League of LLMs: A Benchmark-Free Paradigm for Mutual Evaluation of Large Language Models
Summary: arXiv:2507.22359v4 Announce Type: replace
Abstract: Although large language models (LLMs) have shown exceptional capabilities across a wide range of tasks, reliable evaluation remains a critical challenge due to data contamination, opaque operation, and subjective preferences. To address these issues, we propose League of LLMs (LOL), a novel benchmark-free evaluation paradigm that organizes multiple LLMs into a self-governed league for multi-round mutual evaluation.
Introduction
The rapid advancement of large language models (LLMs) has transformed various sectors, from customer service to content creation. However, evaluating these models accurately has proven to be a daunting task. Traditional evaluation methods often suffer from data contamination and subjective biases, leading to inconsistent results. Recognizing the need for a more reliable framework, researchers have introduced the League of LLMs (LOL) as a potential solution.
Core Features of the League of LLMs
LOL is built upon four essential criteria aimed at enhancing the evaluation process:
- Dynamic: The league format allows for continuous updates and adjustments based on model performance.
- Transparent: All evaluation processes are made clear and accessible, reducing uncertainties in results.
- Objective: By utilizing a self-governing system, LOL minimizes subjective biases that can skew results.
- Professional: The evaluation incorporates expert insights to refine the assessment of LLM capabilities.
Experimental Findings
In extensive experiments involving eight mainstream LLMs focused on mathematics and programming tasks, LOL demonstrated its effectiveness in distinguishing model capabilities. Notably, the internal ranking stability achieved a Top-k consistency of 70.7%. This high degree of consistency is crucial for ensuring that evaluations are reliable and repeatable.
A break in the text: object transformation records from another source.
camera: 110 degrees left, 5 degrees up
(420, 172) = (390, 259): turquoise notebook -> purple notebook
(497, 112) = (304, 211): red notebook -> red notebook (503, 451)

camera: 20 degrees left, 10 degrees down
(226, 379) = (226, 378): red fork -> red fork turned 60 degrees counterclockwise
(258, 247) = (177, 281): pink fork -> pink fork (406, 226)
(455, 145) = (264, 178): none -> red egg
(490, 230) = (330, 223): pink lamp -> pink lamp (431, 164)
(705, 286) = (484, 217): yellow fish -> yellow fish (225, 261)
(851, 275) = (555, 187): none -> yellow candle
Insights Beyond Traditional Paradigms
Beyond merely ranking models, LOL has revealed empirical findings that traditional paradigms often overlook. For instance, researchers observed “memorization-based answering” behaviors in certain models, indicating a reliance on previously encountered data rather than true understanding. Additionally, the evaluation indicated that higher in-family scores were present in the OpenAI model family, with a notable difference of 9 points (p < 0.05), showcasing the importance of family-specific training and architecture.
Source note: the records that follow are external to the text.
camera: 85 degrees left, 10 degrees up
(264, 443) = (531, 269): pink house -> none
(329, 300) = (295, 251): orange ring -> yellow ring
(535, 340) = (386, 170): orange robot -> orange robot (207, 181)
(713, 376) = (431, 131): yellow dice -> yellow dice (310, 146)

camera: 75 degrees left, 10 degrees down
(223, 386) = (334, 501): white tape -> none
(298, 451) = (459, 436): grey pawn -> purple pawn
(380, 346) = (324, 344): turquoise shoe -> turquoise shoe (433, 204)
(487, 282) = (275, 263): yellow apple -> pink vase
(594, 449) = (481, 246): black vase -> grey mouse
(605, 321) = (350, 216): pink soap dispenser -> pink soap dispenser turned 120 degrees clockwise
Availability and Future Directions
Recognizing the significance of this framework, the authors have made the LOL system and its code publicly available. This move is aimed at enriching the current LLM evaluation ecosystem and encouraging further research in this domain. By providing open access to the framework, the authors hope to foster collaboration and innovation in the evaluation of large language models.
Conclusion
The League of LLMs represents a significant step forward in the quest for reliable and objective evaluation of large language models. By creating a benchmark-free, self-governed league for mutual evaluation, LOL addresses many of the limitations inherent in traditional methods. As the field of artificial intelligence continues to evolve, frameworks like LOL will be crucial for ensuring that advancements in LLM technology can be effectively and fairly assessed.